There's something painfully ironic about Lori Gottlieb's account of her accident and recovery. Gottlieb, '89, was an executive at NBC -- where she helped to develop ER and Friends when she was overcome by restlessness. "I had my quarter-life crisis," she says. She wrote a book, sold the screen rights to Martin Scorsese and began pondering a career as a doctor. Then she was nearly killed by a hit-and-run driver. "I probably learned more about medicine in the three weeks I spent as a hospital patient than I will learn in my four years of medical school," says Gottlieb, who starts her training in the fall.

Ellis Cose

Ellis Cose began his journalism career at age 19 as a columnist for the Chicago Sun-Times.

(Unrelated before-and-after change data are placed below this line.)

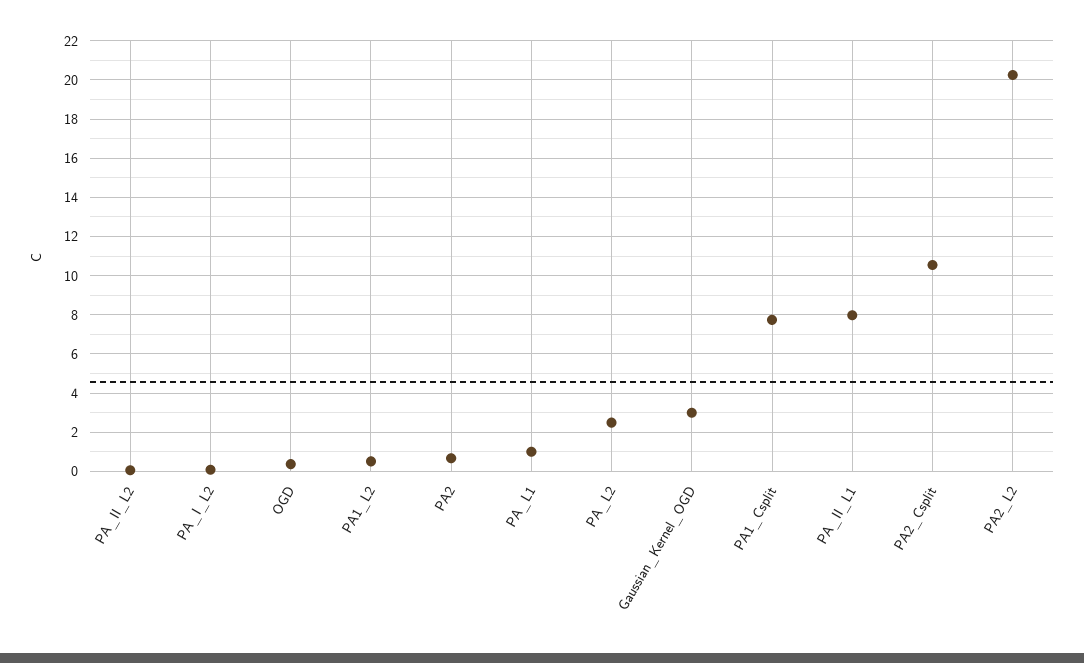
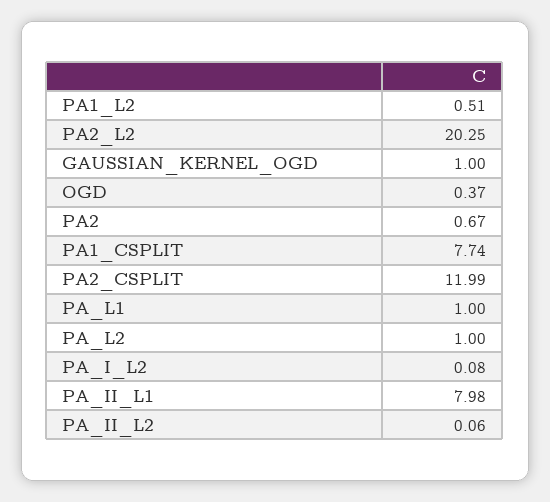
PA_L2: 2.5 -> 1
Gaussian_Kernel_OGD: 3 -> 1
PA2_Csplit: 10.5 -> 11.99

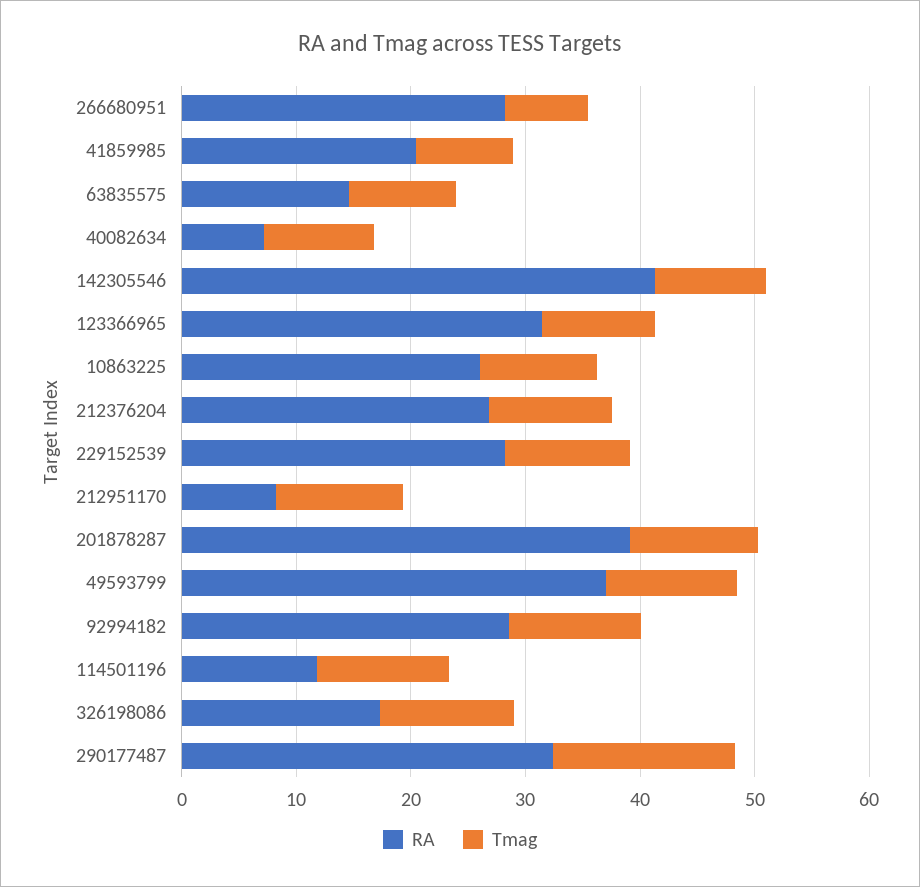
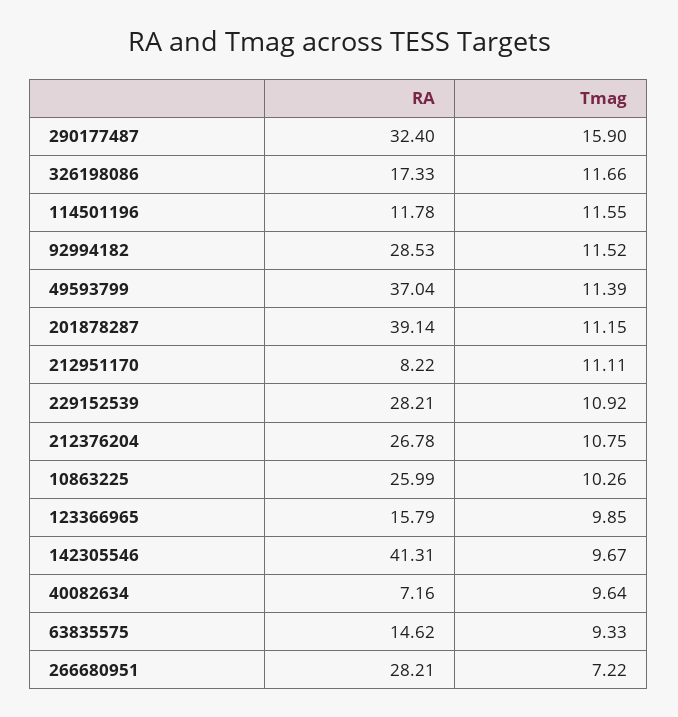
RA, 41859985: 20 -> none
Tmag, 41859985: 8 -> none
RA, 123366965: 32 -> 15.79

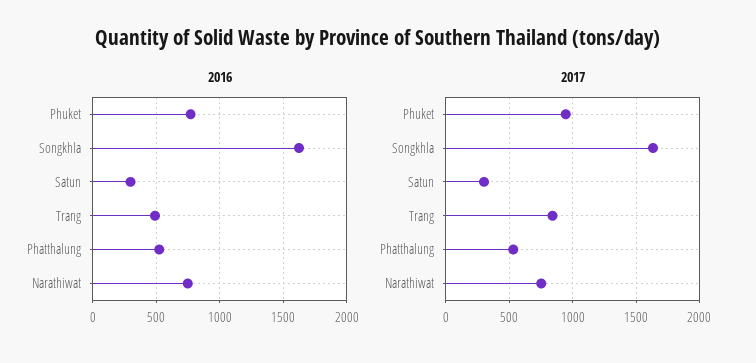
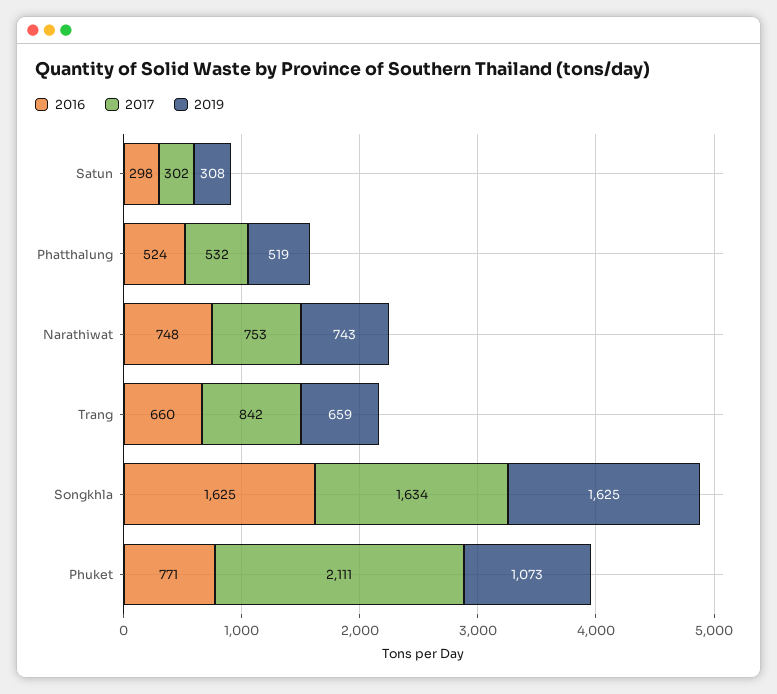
2016, Trang: 500 -> 660
2017, Phuket: 950 -> 2111
2019, Satun: none -> 308
2019, Phatthalung: none -> 519
2019, Narathiwat: none -> 743
2019, Trang: none -> 659
2019, Songkhla: none -> 1625
2019, Phuket: none -> 1073

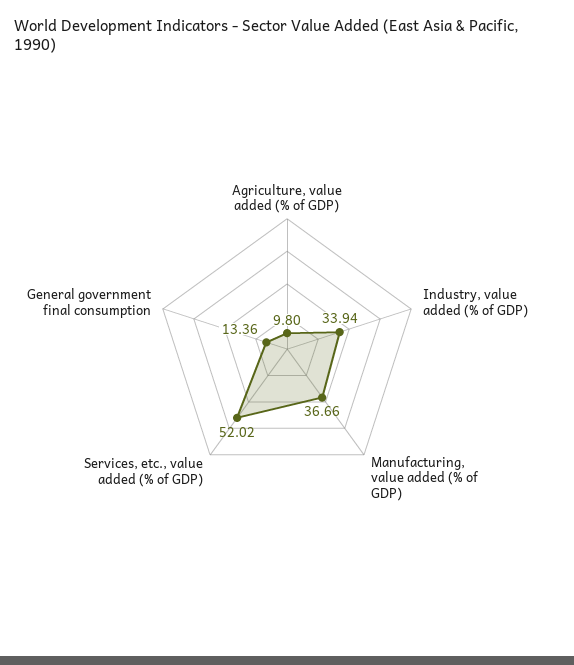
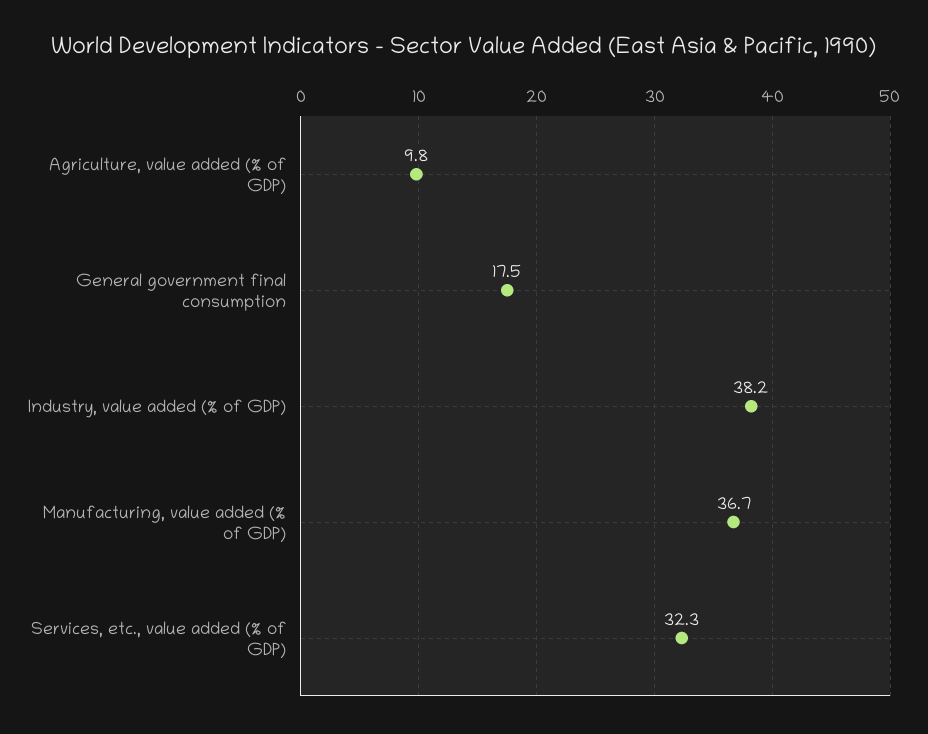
Industry, value added (% of GDP): 33.94 -> 38.2
Services, etc., value added (% of GDP): 52.02 -> 32.3
General government final consumption: 13.36 -> 17.5

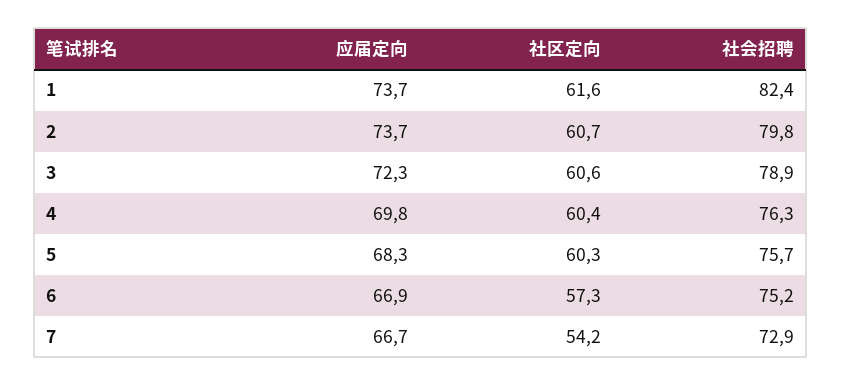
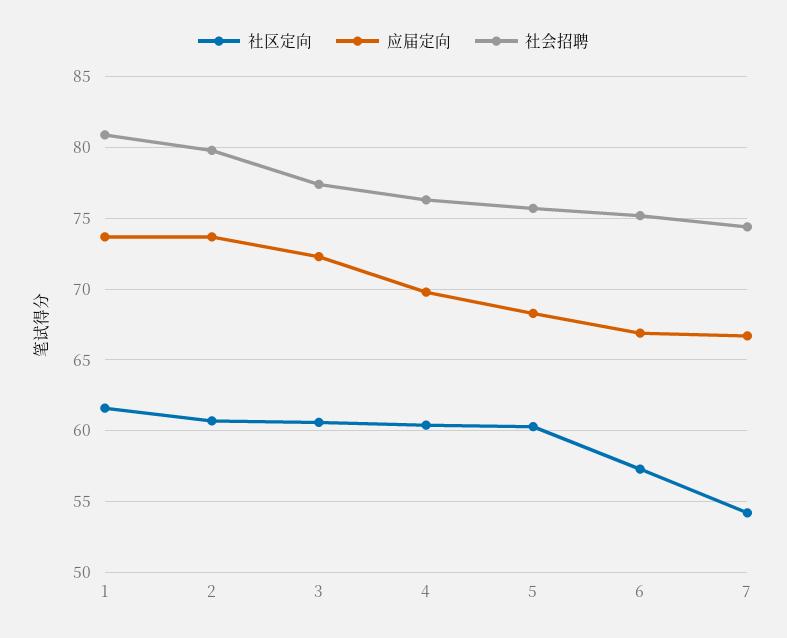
社会招聘, 1: 82.4 -> 81
社会招聘, 3: 78.9 -> 77.5
社会招聘, 7: 72.9 -> 74.5

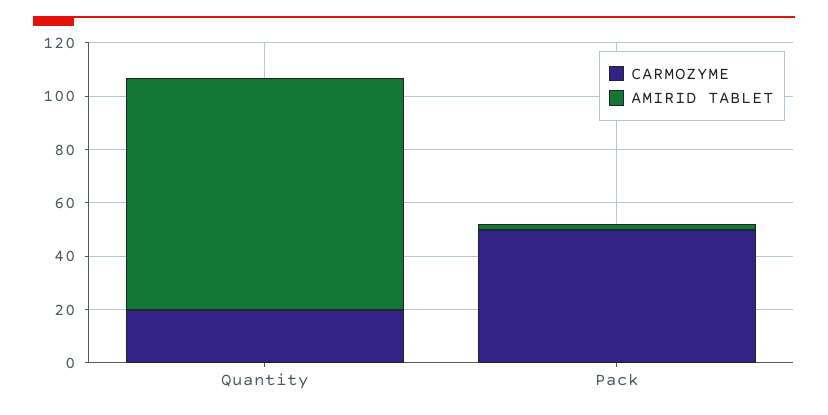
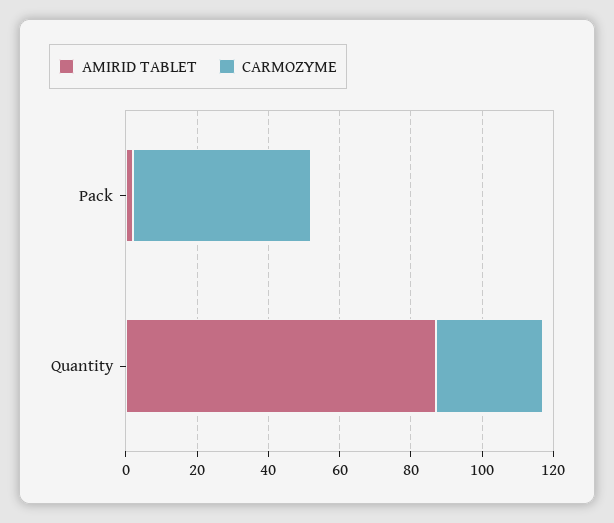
CARMOZYME, Quantity: 20 -> 30

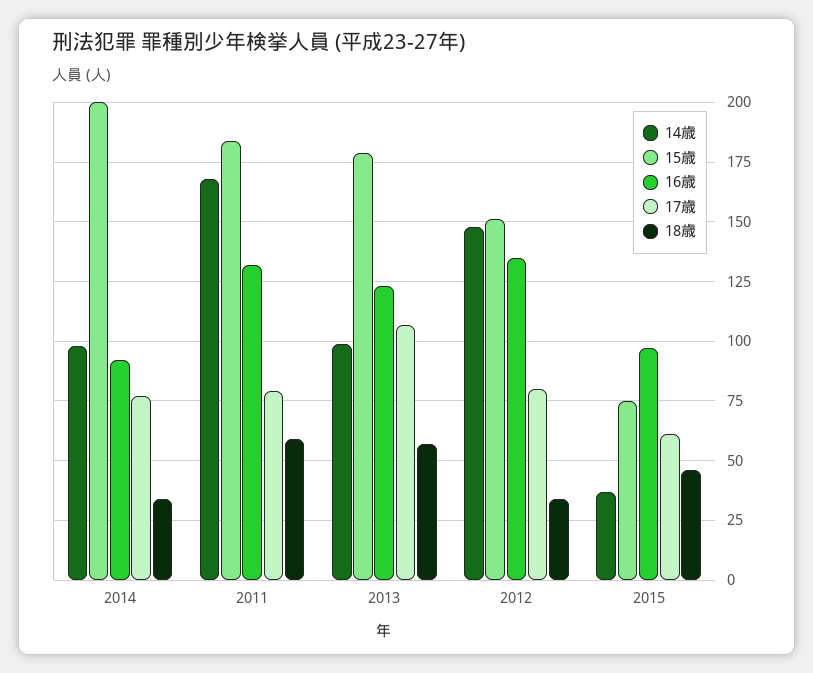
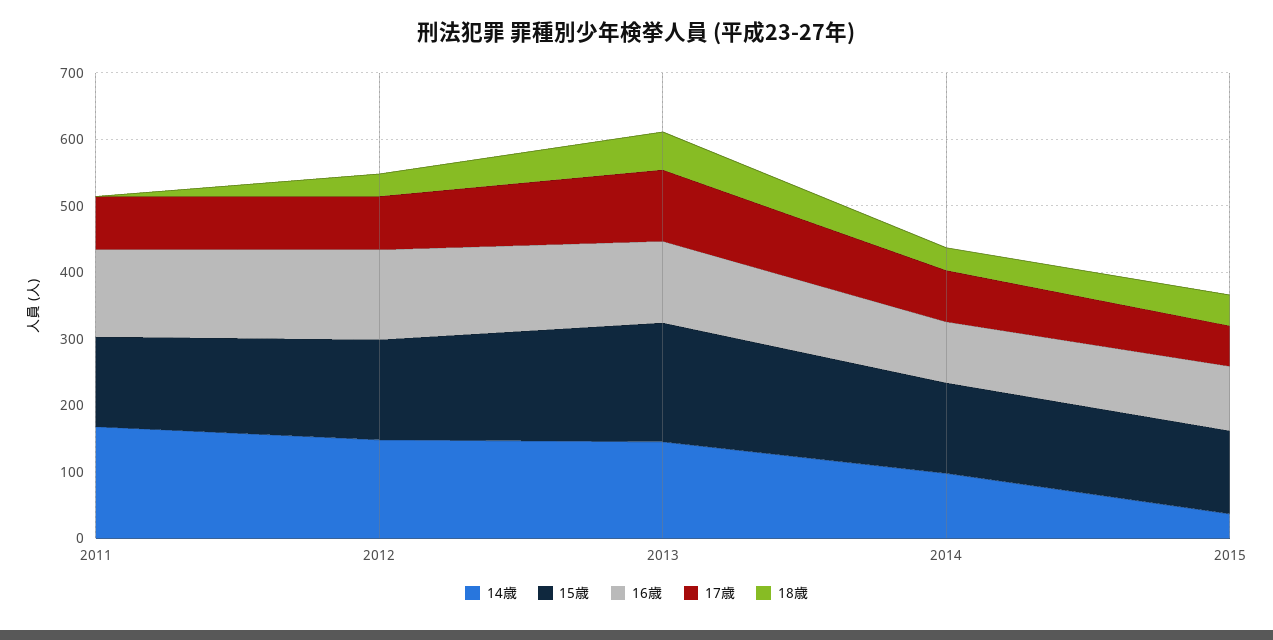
15歳, 2014: 200 -> 140
15歳, 2011: 185 -> 140
18歳, 2011: 60 -> 0
14歳, 2013: 100 -> 140
15歳, 2015: 75 -> 120

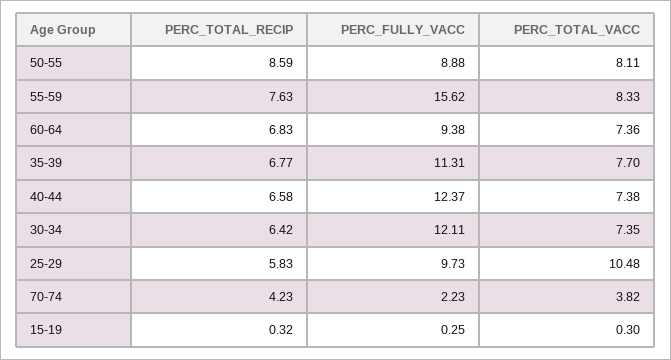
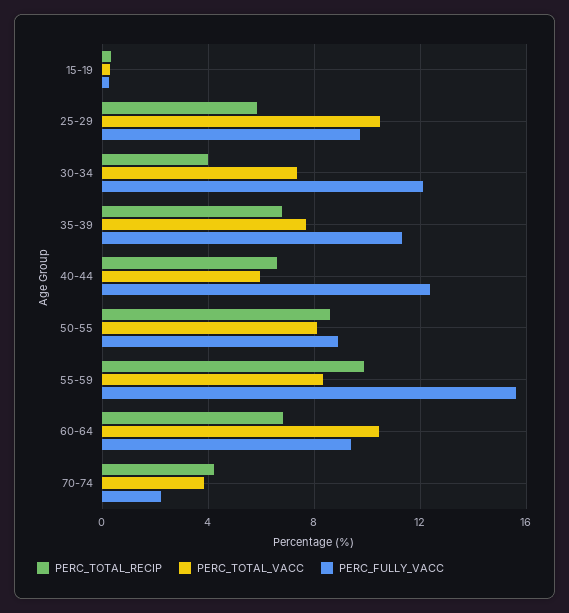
PERC_TOTAL_RECIP, 55-59: 7.63 -> 10
PERC_TOTAL_VACC, 60-64: 7.36 -> 10.5
PERC_TOTAL_VACC, 40-44: 7.38 -> 6
PERC_TOTAL_RECIP, 30-34: 6.42 -> 4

He has worked as a writer at USA Today, press critic for Time and editorial board member of the Detroit Free Press. These days he's a contributing editor at Newsweek, writing primarily about race relations. "Like many black writers, I feel a fundamental ambivalence focusing so much on race," says Cose, who in this issue analyzes a book on affirmative action co-authored by former presidents of Princeton and Harvard (page 62). He finds the book refreshing because "it's not just an emotional screed from one side or the other." Cose has written nonfiction books as well as a novel, The Best Defense.